# Stored data
* * * * *

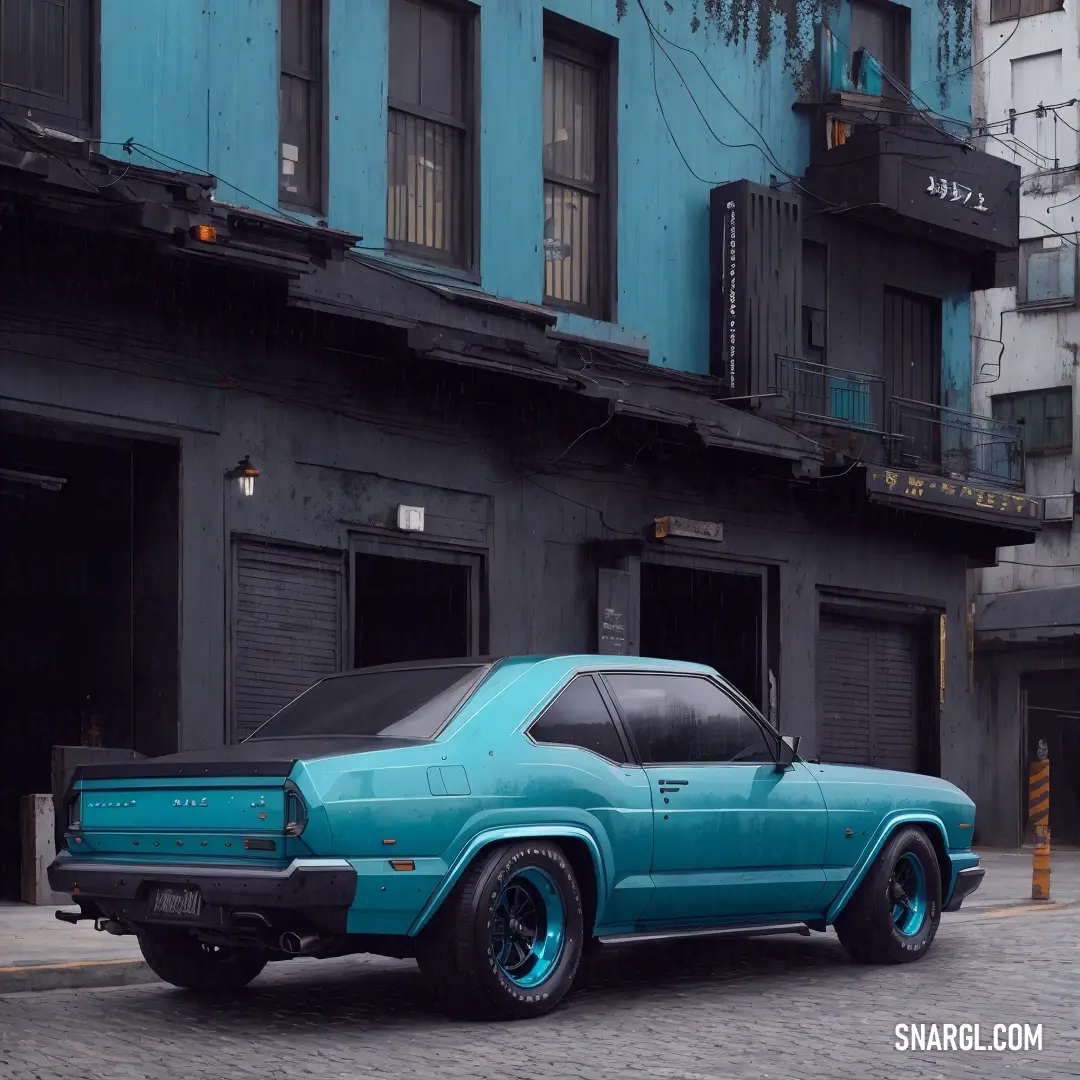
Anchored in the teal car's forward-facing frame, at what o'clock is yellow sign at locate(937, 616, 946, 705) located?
The yellow sign is roughly at 11 o'clock from the teal car.

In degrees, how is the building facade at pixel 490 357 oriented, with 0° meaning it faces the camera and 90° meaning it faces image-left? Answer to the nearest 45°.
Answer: approximately 315°

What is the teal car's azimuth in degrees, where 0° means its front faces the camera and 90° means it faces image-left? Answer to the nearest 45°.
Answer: approximately 225°

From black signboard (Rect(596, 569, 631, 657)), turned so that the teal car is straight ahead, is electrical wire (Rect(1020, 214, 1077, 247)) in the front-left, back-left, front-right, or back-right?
back-left

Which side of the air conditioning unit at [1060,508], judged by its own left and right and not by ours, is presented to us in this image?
front

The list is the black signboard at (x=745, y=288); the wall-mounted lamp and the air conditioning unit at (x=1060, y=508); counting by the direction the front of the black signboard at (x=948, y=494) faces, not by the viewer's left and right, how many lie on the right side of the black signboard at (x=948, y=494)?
2

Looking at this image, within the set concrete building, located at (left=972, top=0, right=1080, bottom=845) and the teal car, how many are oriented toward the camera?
1

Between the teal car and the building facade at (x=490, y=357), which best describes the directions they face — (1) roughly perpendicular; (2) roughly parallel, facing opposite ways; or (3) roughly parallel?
roughly perpendicular

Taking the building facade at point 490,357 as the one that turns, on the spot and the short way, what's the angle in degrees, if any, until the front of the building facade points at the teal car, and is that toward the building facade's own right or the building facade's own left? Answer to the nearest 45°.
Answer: approximately 45° to the building facade's own right

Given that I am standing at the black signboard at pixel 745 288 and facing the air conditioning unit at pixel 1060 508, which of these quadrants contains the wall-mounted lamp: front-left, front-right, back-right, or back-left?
back-left

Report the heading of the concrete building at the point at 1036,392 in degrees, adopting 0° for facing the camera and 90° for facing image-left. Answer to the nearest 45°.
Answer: approximately 0°

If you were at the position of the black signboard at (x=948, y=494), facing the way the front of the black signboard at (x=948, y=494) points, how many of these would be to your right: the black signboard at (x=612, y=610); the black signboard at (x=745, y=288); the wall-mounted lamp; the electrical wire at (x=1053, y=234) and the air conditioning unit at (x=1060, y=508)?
3
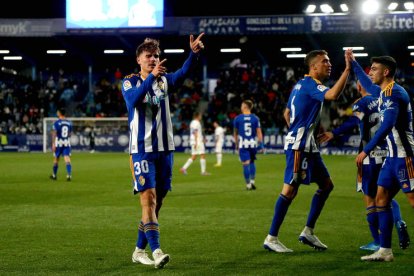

* * * * *

# What is needed
Reproduce every one of the records above word for word, leaving out the pictures.

# Result of the exercise
Anchored in the teal car's forward-facing frame, at what o'clock is yellow sign at locate(937, 616, 946, 705) located?
The yellow sign is roughly at 11 o'clock from the teal car.

In degrees, how is the building facade at pixel 490 357 oriented, with 0° meaning it faces the camera and 90° meaning it faces image-left? Answer to the nearest 45°.
Answer: approximately 315°

What is the teal car's azimuth in degrees, where 0° means its front faces the camera and 90° means it faces image-left? Answer to the nearest 45°.
Answer: approximately 225°

From black signboard (Rect(596, 569, 631, 657)), turned so that the teal car is straight ahead, is electrical wire (Rect(1020, 214, 1077, 247)) in the front-left, back-left, front-right, or back-right?
back-left

Which side of the air conditioning unit at [1060,508], judged by its own left and right and not by ours, is presented to us in this image?
front

The list is the black signboard at (x=745, y=288); the wall-mounted lamp and the air conditioning unit at (x=1060, y=508); counting by the direction the front of the black signboard at (x=948, y=494) faces, not by the viewer's left and right, how many lie on the right side of the black signboard at (x=948, y=494)?
2

Looking at this image, within the set concrete building, located at (left=972, top=0, right=1080, bottom=845) and the teal car, how many are oriented toward the camera?
1

Between the teal car and the building facade at (x=490, y=357), which best describes the directions they face — (1) roughly perpendicular; (2) roughly parallel, facing opposite ways; or (3) roughly parallel?
roughly perpendicular

Taking the building facade at point 490,357 as the one that turns, on the spot and the short way, what's the angle in degrees, if any, until the front of the building facade points at the teal car, and is that toward the building facade's own right or the building facade's own left? Answer to the nearest 45°.
Answer: approximately 45° to the building facade's own right

Given that I am standing at the black signboard at pixel 745 288 and facing the air conditioning unit at pixel 1060 508, which of these quadrants contains the wall-mounted lamp: front-left, front-right, back-right, or back-left?
back-left

Report the heading of the concrete building at the point at 1036,392 in degrees, adopting 0° for facing the camera and 90° for facing image-left. Answer to the nearest 45°.
Answer: approximately 0°

If you were at the position of the black signboard at (x=948, y=494), facing the way the front of the black signboard at (x=948, y=494) points, how many of these would be to your right: the black signboard at (x=612, y=610); the black signboard at (x=745, y=288); the wall-mounted lamp; the electrical wire at (x=1053, y=234) and the air conditioning unit at (x=1060, y=508)?
3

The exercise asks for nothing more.